• DATA SECTION
=-=-=

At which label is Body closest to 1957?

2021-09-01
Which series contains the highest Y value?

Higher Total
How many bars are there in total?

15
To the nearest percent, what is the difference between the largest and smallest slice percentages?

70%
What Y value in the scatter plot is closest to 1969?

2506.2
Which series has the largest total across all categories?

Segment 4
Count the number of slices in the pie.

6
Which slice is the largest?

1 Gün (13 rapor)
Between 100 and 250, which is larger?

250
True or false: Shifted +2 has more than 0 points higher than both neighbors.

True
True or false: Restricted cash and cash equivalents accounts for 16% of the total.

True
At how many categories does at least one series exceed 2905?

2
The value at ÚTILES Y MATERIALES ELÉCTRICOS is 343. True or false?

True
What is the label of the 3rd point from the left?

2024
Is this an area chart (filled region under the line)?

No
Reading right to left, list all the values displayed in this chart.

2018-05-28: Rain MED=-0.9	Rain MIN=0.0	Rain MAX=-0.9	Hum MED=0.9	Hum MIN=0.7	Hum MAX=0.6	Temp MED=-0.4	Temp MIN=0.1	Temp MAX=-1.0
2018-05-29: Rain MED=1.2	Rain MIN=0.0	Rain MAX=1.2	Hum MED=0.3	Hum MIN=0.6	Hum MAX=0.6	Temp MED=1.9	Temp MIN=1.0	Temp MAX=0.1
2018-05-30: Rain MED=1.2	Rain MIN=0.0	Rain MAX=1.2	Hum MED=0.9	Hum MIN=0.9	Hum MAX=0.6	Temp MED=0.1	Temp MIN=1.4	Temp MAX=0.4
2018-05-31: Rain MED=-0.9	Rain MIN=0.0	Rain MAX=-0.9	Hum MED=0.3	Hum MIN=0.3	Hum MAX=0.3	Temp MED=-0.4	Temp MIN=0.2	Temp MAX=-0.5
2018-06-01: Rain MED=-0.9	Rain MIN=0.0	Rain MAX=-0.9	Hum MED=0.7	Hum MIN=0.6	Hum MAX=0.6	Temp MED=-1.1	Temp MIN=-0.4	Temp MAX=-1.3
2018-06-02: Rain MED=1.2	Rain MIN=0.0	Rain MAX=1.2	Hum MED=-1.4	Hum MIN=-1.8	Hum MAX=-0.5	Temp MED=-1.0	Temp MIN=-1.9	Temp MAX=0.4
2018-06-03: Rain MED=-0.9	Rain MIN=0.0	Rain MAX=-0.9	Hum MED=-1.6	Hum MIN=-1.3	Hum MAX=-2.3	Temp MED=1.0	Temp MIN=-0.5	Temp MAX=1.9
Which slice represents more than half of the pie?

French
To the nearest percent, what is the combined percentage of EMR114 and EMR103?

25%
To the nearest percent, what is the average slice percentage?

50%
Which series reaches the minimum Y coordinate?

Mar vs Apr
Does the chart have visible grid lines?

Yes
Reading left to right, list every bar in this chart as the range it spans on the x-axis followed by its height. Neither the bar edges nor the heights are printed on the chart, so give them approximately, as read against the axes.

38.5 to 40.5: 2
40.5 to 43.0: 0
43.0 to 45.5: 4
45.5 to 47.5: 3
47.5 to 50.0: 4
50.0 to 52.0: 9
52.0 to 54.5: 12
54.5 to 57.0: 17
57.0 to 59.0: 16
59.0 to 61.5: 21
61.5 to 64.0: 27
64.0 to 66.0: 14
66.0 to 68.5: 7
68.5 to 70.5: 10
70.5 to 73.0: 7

=-=-=

• YOUR OBJECTIVE
Copy the rows word for word, from the very first line through the line containing "Does the chart have visible grid lines?", including that line.

• ANSWER SPACE
At which label is Body closest to 1957?

2021-09-01
Which series contains the highest Y value?

Higher Total
How many bars are there in total?

15
To the nearest percent, what is the difference between the largest and smallest slice percentages?

70%
What Y value in the scatter plot is closest to 1969?

2506.2
Which series has the largest total across all categories?

Segment 4
Count the number of slices in the pie.

6
Which slice is the largest?

1 Gün (13 rapor)
Between 100 and 250, which is larger?

250
True or false: Shifted +2 has more than 0 points higher than both neighbors.

True
True or false: Restricted cash and cash equivalents accounts for 16% of the total.

True
At how many categories does at least one series exceed 2905?

2
The value at ÚTILES Y MATERIALES ELÉCTRICOS is 343. True or false?

True
What is the label of the 3rd point from the left?

2024
Is this an area chart (filled region under the line)?

No
Reading right to left, list all the values displayed in this chart.

2018-05-28: Rain MED=-0.9	Rain MIN=0.0	Rain MAX=-0.9	Hum MED=0.9	Hum MIN=0.7	Hum MAX=0.6	Temp MED=-0.4	Temp MIN=0.1	Temp MAX=-1.0
2018-05-29: Rain MED=1.2	Rain MIN=0.0	Rain MAX=1.2	Hum MED=0.3	Hum MIN=0.6	Hum MAX=0.6	Temp MED=1.9	Temp MIN=1.0	Temp MAX=0.1
2018-05-30: Rain MED=1.2	Rain MIN=0.0	Rain MAX=1.2	Hum MED=0.9	Hum MIN=0.9	Hum MAX=0.6	Temp MED=0.1	Temp MIN=1.4	Temp MAX=0.4
2018-05-31: Rain MED=-0.9	Rain MIN=0.0	Rain MAX=-0.9	Hum MED=0.3	Hum MIN=0.3	Hum MAX=0.3	Temp MED=-0.4	Temp MIN=0.2	Temp MAX=-0.5
2018-06-01: Rain MED=-0.9	Rain MIN=0.0	Rain MAX=-0.9	Hum MED=0.7	Hum MIN=0.6	Hum MAX=0.6	Temp MED=-1.1	Temp MIN=-0.4	Temp MAX=-1.3
2018-06-02: Rain MED=1.2	Rain MIN=0.0	Rain MAX=1.2	Hum MED=-1.4	Hum MIN=-1.8	Hum MAX=-0.5	Temp MED=-1.0	Temp MIN=-1.9	Temp MAX=0.4
2018-06-03: Rain MED=-0.9	Rain MIN=0.0	Rain MAX=-0.9	Hum MED=-1.6	Hum MIN=-1.3	Hum MAX=-2.3	Temp MED=1.0	Temp MIN=-0.5	Temp MAX=1.9
Which slice represents more than half of the pie?

French
To the nearest percent, what is the combined percentage of EMR114 and EMR103?

25%
To the nearest percent, what is the average slice percentage?

50%
Which series reaches the minimum Y coordinate?

Mar vs Apr
Does the chart have visible grid lines?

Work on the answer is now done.